Os jiahui vivem em um território de 47 hectares em uma reserva que faz limite com as terras dos índios tenharim. O povo de pouco mais de 100 pessoas vive na aldeia Ju´i, a apenas 100 metros da margem da BR-230 (Transamazônica), nas proximidades do rio Marmelos.

Nos anos 70, os índios jiahui quase foram dizimados durante a construção da Transamazônica. Naquela década, sua população de mil pessoas foi drasticamente reduzida devido às doenças levadas por trabalhadores da rodovia e migrantes vindos do sul do país.

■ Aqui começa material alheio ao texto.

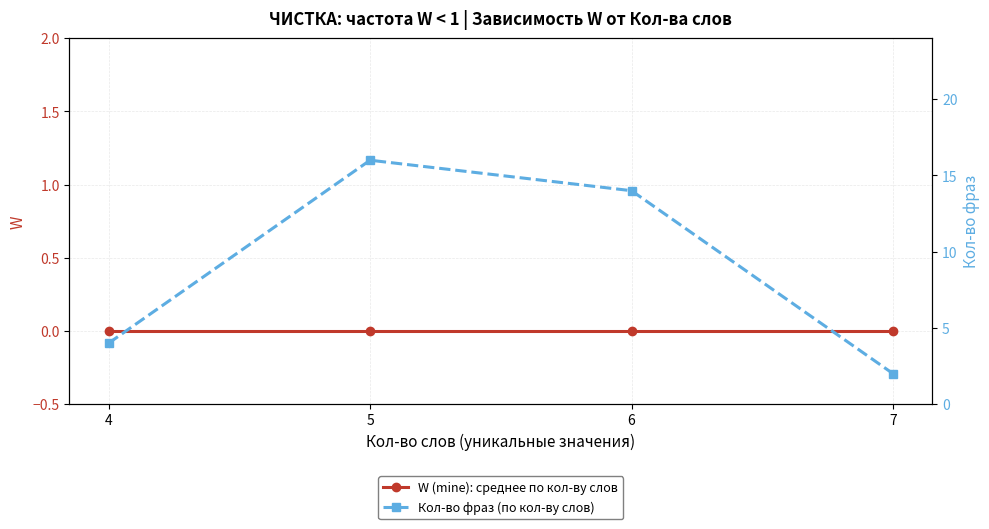

True or false: W (mine): среднее по кол-ву слов and Кол-во фраз (по кол-ву слов) intersect in this chart.

False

Em 2013, ao tomar conhecimento da criação de um grupo dentro da Comissão da Verdade formado para apurar violações de direitos humanos contra indígenas durante o regime militar, uma comissão de índios jiahui, entre eles Nilcélio, entrou com uma representação no Ministério Público Federal do Amazonas pedindo reparação dos impactos causados em suas vidas pela Transamazônica. Logo depois, o MPF instaurou um inquérito para apurar a responsabilidade do Estado brasileiro neste caso.

Segundo Nilcélio, durante a construção da Transamazônica, “pessoas brancas pegavam os indígenas” e os faziam trabalhar na abertura da BR por troca de alimentos, roupas e bebidas. Havia casos de violência sexual contra as mulheres indígenas.

“As doenças chegaram com a abertura da estrada e ficou forte por conta do contato com o branco que era constante, porque eles entravam no mato e chegavam até os nossos parentes”, disse.

Nilcélio conta que os “mais velhos” da aldeia lembram que os conflitos eram frequentes na época porque “os posseiros” queriam tomar os territórios dos indígenas e tirar madeira de lei. “Até hoje ainda existe conflito nos territórios jiahui e tenharim”, contou.

Segundo ele, os maiores impactos da rodovia foram a devastação de seu território, a redução de alimentação para sua sobrevivência e o prejuízo à sua organização social e cultural.